**DOCUMENT EXCERPT:**
The Linux kernel isn't "primarily" sync, the kernel itself has been almost entirely async except for some small parts, like the bottom half of interrupt handlers which can't be pre-empted. Even in the early days of Linux the scheduler was pre-emptive and used "wait channels" create a synchronous interface for the asynchronous kernel. In the early days of Linux, if a process was in kernel mode then it couldn't be pre-empted until it returned to user mode, but this is no longer the case, and with PREEMPT_RT this is even the case for RT processes /kernel tasks.
Now, the POSIX API is largely synchronous, but this is mainly because of the history of UNIX (and Multics before it).
That particular paragraph can be phrased better so I'll adjust that. What I meant to say is that you can't handle it asynchronously like you can with sockets, i.e. polling it for readiness. This is because for file IO, reads and writes are always reported as being available, making epoll/kqueue/etc effectively useless.
With io_uring, you don't poll a file descriptor for readiness and then attempt a non-blocking operation and hope it works. You submit a request and later get a response.
To be fair to the author, io_uring has not made its way very far into userspace libraries yet. Even if the language you use has async primitives, and it’s on paper a great fit for io_uring, there’s a slim to zero chance the underlying libraries you’re using are actually using it yet. (Unless you’ve gone out of your way to target io_uring and write your own code for it.)
Yeah, it's a huge challenge. A big part of the overhead of read(2) is that historically each read required a buffer allocated to it before you start the slow request, and the way languages implemented non-blocking I/O followed that API. io_uring avoids the problem with buffer pools, but that completely changes the I/O API that most languages have settled on.
io_uring can poll filesystem descriptors for readiness; epoll, select, etc come from the networking world, and aio, etc come from the disk world, and as a result both have their various blinkers / limitations.
And I guess I could have phrased it better when I mentioned newer Linux developments, as io_uring does a far more comprehensive job of handling not just filesystem descriptors and network descriptors, but also other types of character devices.

Stored data entries
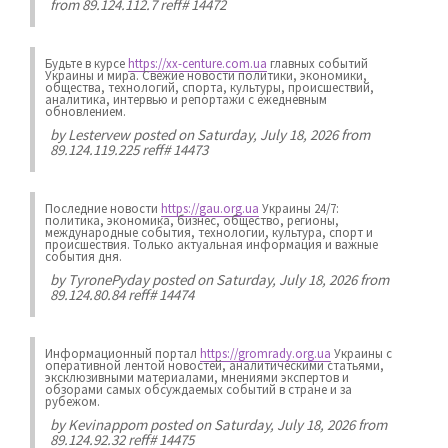
from 89.124.112.7 reff# 14472
Будьте в курсе
https://xx-centure.com.ua
главных событий
Украины и мира. Свежие новости политики, экономики,
общества, технологий, спорта, культуры, происшествий,
аналитика, интервью и репортажи с ежедневным
обновлением.
by
Lestervew
posted on Saturday, July 18, 2026 from
89.124.119.225 reff# 14473
Последние новости
https://gau.org.ua
Украины 24/7:
политика, экономика, бизнес, общество, регионы,
международные события, технологии, культура, спорт и
происшествия. Только актуальная информация и важные
события дня.
by
TyronePyday
posted on Saturday, July 18, 2026 from
89.124.80.84 reff# 14474
Информационный портал
https://gromrady.org.ua
Украины с
оперативной лентой новостей, аналитическими статьями,
эксклюзивными материалами, мнениями экспертов и
обзорами самых обсуждаемых событий в стране и за
рубежом.
by
Kevinappom
posted on Saturday, July 18, 2026 from
89.124.92.32 reff# 14475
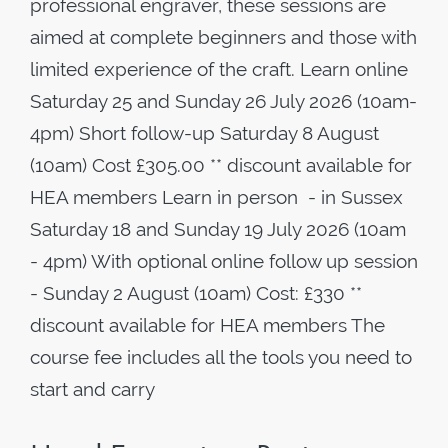
professional engraver, these sessions are
aimed at complete beginners and those with
limited experience of the craft. Learn online
Saturday 25 and Sunday 26 July 2026 (10am-
4pm) Short follow-up Saturday 8 August
(10am) Cost £305.00 ** discount available for
HEA members Learn in person - in Sussex
Saturday 18 and Sunday 19 July 2026 (10am
- 4pm) With optional online follow up session
- Sunday 2 August (10am) Cost: £330 **
discount available for HEA members The
course fee includes all the tools you need to
start and carry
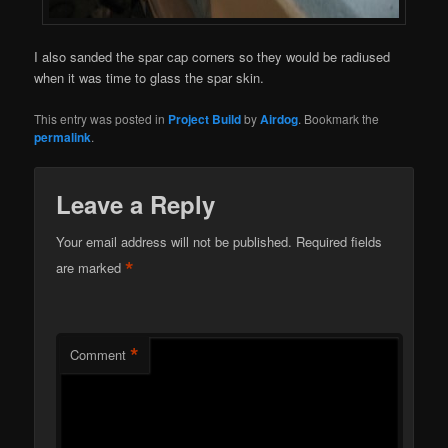
I also sanded the spar cap corners so they would be radiused
when it was time to glass the spar skin.
This entry was posted in
Project Build
by
Airdog
. Bookmark the
permalink
.
Leave a Reply
Your email address will not be published.
Required fields
*
are marked
*
Comment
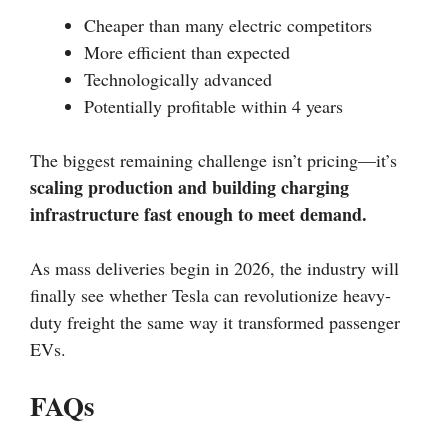
Cheaper than many electric competitors
More efficient than expected
Technologically advanced
Potentially profitable within 4 years
The biggest remaining challenge isn’t pricing—it’s
scaling production and building charging
infrastructure fast enough to meet demand.
As mass deliveries begin in 2026, the industry will
finally see whether Tesla can revolutionize heavy-
duty freight the same way it transformed passenger
EVs.
FAQs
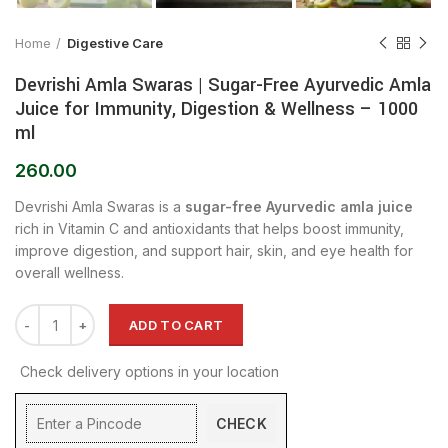
Home
Digestive Care
Devrishi Amla Swaras | Sugar-Free Ayurvedic Amla
Juice for Immunity, Digestion & Wellness – 1000
ml
260.00
Devrishi Amla Swaras is a
sugar-free Ayurvedic amla juice
rich in Vitamin C and antioxidants that helps boost immunity,
improve digestion, and support hair, skin, and eye health for
overall wellness.
ADD TO CART
Check delivery options in your location
CHECK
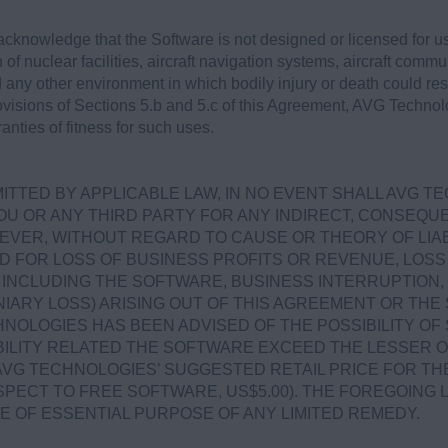
cknowledge that the Software is not designed or licensed for 
 of nuclear facilities, aircraft navigation systems, aircraft commun
ny other environment in which bodily injury or death could result
rovisions of Sections 5.b and 5.c of this Agreement, AVG Technol
nties of fitness for such uses.
.
TTED BY APPLICABLE LAW, IN NO EVENT SHALL AVG T
OU OR ANY THIRD PARTY FOR ANY INDIRECT, CONSEQUEN
VER, WITHOUT REGARD TO CAUSE OR THEORY OF LIABI
D FOR LOSS OF BUSINESS PROFITS OR REVENUE, LOSS 
NCLUDING THE SOFTWARE, BUSINESS INTERRUPTION, 
IARY LOSS) ARISING OUT OF THIS AGREEMENT OR TH
NOLOGIES HAS BEEN ADVISED OF THE POSSIBILITY OF
ABILITY RELATED THE SOFTWARE EXCEED THE LESSER 
AVG TECHNOLOGIES’ SUGGESTED RETAIL PRICE FOR TH
SPECT TO FREE SOFTWARE, US$5.00). THE FOREGOING L
E OF ESSENTIAL PURPOSE OF ANY LIMITED REMEDY.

**EXERCISE A:**
In the forum thread about Linux asynchronous I/O, begin at the words "Now, the POSIX" and stop after "epoll/kqueue/etc effectively useless.". Give that passage again with "sockets" changed to "pipes".
**EXERCISE B:**
List the I/O mechanisms other than io_uring that the forum thread about Linux asynchronous I/O names in connection with readiness polling or as coming from the networking or disk world.
**EXERCISE C:**
Answer these questions from the forum thread about Linux asynchronous I/O:
(i) What part of the kernel does the thread say can't be pre-empted?
(ii) What is the main reason given for the POSIX API being largely synchronous?
(iii) What does io_uring use to avoid the buffer allocation problem?

**ANSWER A:**
Now, the POSIX API is largely synchronous, but this is mainly because of the history of UNIX (and Multics before it).
That particular paragraph can be phrased better so I'll adjust that. What I meant to say is that you can't handle it asynchronously like you can with pipes, i.e. polling it for readiness. This is because for file IO, reads and writes are always reported as being available, making epoll/kqueue/etc effectively useless.

**ANSWER B:**
epoll
kqueue
select
aio

**ANSWER C:**
(i) The bottom half of interrupt handlers.
(ii) The history of UNIX and of Multics before it.
(iii) Buffer pools.